On Writing: Looking Up

When your characters look up, what do they see? Sunsets and sunrises are so prevalent in books as to be clichés, yet every day there is a sunrise and every day there is a sunset, even if it’s too cloudy for us to see either. I suppose mentioning the rising or setting sun makes more sense if there is a reason. For example, tonight there was a gorgeous sunset here because of the fires in California. The smoke drifts to Colorado and is trapped by the mountains.

I try to find different things for my characters to look at, because to a certain extent, a character is what he sees. If a character sees a flock of what looks like hawks, and he or she knows that they are vultures, it tells you a bit about the character. Vultures fly in packs, hawks fly alone. Or so I’ve been told. Both hawks and vultures are equally lovely as they coast on the updrafts, but somehow knowing that the regal bird is a vulture and not a hawk takes away some of the beauty of the scene. 

In A Spark of Heavenly Fire, the characters see helicopters patrolling the skies above quarantined Colorado.
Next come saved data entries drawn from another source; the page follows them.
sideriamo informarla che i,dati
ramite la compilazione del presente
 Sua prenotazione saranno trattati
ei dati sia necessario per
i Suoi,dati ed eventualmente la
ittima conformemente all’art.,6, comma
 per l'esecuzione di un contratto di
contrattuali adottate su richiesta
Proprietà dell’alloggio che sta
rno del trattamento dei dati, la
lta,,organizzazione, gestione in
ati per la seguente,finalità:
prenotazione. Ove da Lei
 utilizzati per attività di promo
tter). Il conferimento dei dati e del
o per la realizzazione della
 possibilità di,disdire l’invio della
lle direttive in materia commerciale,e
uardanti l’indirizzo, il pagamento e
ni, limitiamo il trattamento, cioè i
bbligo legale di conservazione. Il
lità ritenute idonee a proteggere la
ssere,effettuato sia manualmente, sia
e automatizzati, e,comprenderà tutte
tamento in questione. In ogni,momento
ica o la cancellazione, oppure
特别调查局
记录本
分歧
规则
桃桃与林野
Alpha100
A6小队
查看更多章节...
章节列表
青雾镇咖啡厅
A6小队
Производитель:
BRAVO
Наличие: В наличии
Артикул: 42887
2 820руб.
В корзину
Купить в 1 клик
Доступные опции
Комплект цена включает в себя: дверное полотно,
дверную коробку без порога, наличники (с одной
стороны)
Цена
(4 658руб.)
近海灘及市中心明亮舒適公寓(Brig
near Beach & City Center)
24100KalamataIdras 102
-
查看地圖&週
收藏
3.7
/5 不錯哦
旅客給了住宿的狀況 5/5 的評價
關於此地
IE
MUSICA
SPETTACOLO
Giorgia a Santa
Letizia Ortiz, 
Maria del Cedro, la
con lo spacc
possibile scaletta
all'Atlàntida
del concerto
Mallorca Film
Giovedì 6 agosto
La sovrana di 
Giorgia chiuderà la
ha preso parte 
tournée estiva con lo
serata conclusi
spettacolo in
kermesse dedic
In Light Bringer, which will be published next year, the characters see unnatural lights in the sky, they see strange airplanes, and they see an impossibly brilliant rainbow. In my WIP, the characters see a light in the west on Easter morning, and for just a moment, they think it’s the rising sun.

So what do your characters see when they look up? Does the sight have a bearing on the story? Does it tell you a bit about the character?